Nesse ponto, é importante fazer um adendo: T.S. Spivet viaja sozinho, clandestinamente, dentro de um vagão de um trem, pois é muito diferente dos outros integrantes de sua família. Dono de uma personalidade retraída e ainda carregando um sentimento de culpa pela morte do irmão gêmeo, ele não sente confiança suficiente para dividir o que sente de bom e de ruim, nem a notícia do grande prêmio que ele conquistou, com a sua mãe (Helena Bonham Carter), nem com o pai (Callum Keith Rennie) e muito menos com a irmã Gracie (Niamh Wilson).

Portanto, “Uma Viagem Extraordinária” nada mais é do que um road movie infantil, mas com a mesma essência que permeia as obras desse gênero, na medida em que a jornada na qual T.S. Spivet vai embarcar, além de ajudá-lo a entrar em termos com tudo aquilo que ele sente, vai fazer com que ele ganhe toda a compreensão da sua família. O mais interessante nisso tudo é perceber que, mesmo fugindo um pouco dos temas principais que suas obras geralmente abordam, o diretor francês Jean-Pierre Jeunet manteve a marca do seu cinema aqui, uma vez que a viagem de T.S. Spivet é mais que extraordinária. É fantástica e permeada de todos aqueles elementos que fazem dele aquilo que ele é: alguém criativo, diferente e que se deixa levar por todo o seu pensamento.

6 comments

  1. Paulo Ricardo 22 novembro, 2014 at 05:17 Responder

    Eu comecei assistir esse filme,mas tive problemas na exibição por conta das legendas.A abertura com um livro infantil Pop Up e a narração do protagonista com a imagem de um lindo campo.Vou conferir “Uma Viagem Extraordinária”.Do Jean Pierre Jeunet eu gosto muito de “O Fabuloso Destino de Amélie Poulain” que é um dos melhores filmes da década passada,”Micmacs” tinha um visual muito bacana e “Eterno Amor” esta “mofando” na minha coleção e eu ainda não conferi.Estou curioso pra conhecer esse trabalho em lingua inglesa de Jeunet.

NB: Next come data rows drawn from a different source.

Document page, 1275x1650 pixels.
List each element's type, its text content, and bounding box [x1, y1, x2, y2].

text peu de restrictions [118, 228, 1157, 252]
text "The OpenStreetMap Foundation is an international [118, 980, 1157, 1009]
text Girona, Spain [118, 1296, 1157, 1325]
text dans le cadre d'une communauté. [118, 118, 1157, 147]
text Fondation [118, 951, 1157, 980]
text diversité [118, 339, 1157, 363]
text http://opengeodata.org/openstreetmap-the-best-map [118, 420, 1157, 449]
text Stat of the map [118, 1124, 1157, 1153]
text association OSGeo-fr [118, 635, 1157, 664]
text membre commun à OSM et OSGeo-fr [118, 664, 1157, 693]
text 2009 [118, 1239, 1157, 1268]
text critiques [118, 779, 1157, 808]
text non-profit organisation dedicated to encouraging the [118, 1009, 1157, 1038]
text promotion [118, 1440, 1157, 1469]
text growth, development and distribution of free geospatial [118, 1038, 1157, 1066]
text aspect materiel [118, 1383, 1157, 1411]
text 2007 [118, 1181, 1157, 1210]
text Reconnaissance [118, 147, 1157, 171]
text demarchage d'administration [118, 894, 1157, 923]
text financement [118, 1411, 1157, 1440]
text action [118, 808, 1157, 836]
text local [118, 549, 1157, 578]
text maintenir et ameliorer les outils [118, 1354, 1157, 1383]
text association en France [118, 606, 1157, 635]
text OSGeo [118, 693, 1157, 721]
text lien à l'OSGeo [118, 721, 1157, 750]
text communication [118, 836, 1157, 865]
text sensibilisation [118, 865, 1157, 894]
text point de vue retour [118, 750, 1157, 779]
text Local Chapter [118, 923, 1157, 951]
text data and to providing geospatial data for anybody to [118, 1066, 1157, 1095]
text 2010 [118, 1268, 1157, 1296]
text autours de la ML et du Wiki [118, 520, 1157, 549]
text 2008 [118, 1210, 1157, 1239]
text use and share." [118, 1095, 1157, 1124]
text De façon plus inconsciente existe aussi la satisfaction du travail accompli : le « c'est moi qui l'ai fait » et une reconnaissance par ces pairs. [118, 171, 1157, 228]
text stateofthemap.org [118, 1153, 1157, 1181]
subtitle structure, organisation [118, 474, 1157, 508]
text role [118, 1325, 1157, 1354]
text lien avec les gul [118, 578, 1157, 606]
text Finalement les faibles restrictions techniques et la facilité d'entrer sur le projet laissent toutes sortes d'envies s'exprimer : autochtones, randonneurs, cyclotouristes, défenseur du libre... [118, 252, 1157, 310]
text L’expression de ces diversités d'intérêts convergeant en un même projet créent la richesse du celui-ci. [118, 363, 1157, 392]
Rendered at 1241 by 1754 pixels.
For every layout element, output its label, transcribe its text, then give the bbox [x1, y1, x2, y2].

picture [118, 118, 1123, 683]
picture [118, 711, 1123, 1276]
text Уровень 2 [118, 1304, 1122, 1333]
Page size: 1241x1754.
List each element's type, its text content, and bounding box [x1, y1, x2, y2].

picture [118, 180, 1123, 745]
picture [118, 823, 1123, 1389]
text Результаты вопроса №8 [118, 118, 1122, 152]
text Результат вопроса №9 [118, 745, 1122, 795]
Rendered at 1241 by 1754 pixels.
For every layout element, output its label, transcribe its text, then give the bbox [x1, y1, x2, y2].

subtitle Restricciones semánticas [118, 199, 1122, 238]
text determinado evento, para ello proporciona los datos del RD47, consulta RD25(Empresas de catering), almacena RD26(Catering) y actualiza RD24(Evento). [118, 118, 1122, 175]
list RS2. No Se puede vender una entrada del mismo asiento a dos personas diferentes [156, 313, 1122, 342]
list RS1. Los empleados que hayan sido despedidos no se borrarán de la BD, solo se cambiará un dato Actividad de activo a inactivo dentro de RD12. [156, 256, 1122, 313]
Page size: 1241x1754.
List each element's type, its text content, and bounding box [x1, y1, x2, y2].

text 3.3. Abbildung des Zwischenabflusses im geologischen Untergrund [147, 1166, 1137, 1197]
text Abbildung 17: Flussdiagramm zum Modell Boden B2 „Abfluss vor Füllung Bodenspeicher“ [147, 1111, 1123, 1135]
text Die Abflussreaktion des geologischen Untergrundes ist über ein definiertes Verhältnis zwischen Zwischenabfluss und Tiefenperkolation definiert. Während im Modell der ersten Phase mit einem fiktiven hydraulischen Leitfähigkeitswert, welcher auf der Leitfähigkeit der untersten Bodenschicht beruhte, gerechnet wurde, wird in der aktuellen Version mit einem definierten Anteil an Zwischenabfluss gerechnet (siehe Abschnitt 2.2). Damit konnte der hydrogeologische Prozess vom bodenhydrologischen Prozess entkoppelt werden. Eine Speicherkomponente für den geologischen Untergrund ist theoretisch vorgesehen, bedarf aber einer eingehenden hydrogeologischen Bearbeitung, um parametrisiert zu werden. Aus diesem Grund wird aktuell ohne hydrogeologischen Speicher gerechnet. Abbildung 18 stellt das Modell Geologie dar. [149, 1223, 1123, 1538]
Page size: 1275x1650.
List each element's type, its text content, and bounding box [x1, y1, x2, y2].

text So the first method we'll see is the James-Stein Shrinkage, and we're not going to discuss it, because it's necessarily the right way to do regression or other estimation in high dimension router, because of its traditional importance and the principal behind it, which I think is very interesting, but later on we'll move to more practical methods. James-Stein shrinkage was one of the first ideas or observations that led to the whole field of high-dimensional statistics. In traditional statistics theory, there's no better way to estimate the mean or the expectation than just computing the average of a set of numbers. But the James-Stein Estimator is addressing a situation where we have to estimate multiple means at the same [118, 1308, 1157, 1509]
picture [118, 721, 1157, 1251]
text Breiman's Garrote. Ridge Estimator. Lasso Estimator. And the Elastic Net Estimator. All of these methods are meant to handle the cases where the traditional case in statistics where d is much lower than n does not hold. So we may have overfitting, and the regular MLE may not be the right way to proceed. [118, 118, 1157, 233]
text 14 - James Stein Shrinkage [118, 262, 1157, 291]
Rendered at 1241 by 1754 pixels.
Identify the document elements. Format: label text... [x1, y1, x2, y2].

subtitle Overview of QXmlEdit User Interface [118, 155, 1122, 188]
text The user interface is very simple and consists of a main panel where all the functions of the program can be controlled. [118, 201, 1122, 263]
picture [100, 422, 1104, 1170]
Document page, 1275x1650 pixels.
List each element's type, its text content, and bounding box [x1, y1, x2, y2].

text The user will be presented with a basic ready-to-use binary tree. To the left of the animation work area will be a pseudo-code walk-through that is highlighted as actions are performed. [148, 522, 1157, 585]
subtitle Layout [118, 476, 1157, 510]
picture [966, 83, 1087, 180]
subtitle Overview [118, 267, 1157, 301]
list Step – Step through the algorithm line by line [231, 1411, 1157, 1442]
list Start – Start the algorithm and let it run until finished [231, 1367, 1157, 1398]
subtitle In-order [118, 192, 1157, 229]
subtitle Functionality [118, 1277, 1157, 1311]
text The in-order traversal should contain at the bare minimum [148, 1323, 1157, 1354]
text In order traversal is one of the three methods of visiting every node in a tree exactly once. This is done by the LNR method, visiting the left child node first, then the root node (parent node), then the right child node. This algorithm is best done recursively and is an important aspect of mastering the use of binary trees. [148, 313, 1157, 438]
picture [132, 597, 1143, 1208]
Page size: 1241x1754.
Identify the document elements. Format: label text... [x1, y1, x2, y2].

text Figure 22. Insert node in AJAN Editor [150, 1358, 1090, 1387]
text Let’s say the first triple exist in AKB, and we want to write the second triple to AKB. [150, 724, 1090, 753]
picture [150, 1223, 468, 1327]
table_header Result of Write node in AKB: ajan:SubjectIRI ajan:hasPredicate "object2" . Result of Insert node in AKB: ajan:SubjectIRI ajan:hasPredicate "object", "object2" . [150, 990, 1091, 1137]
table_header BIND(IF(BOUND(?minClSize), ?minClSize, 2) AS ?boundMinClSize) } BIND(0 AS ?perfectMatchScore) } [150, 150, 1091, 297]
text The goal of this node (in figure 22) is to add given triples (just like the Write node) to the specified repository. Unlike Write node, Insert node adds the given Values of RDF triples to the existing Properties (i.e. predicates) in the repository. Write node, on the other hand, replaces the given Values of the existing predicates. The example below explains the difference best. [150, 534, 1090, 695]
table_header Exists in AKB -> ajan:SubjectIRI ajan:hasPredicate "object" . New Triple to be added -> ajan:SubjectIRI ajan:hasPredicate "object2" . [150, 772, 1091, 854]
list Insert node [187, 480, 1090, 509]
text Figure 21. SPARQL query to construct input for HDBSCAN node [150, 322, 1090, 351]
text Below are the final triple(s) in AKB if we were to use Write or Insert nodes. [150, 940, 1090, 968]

  2. bruno knott 22 novembro, 2014 at 12:14 Responder

    seu texto é mais um que leio que elogia bastante o filme! fiquei curioso, mesmo não sendo muito fã do jeunet. quer dizer, até gosto de amelie e eterno amor, mas ladrão de sonhos e delicatessen foram experiencias bem sem graça pra mim.

    • Kamila Azevedo 23 novembro, 2014 at 22:01 Responder

      Amanda, exatamente.

      Paulo, gosto do Jean-Pierre Jeunet. Acho ele um diretor de técnica primorosa e que sabe lidar muito com esse elemento fantástico que está presente na obra dele.

      Bruno, não assisti ainda a “Ladrão de Sonhos” e “Delicatessen”.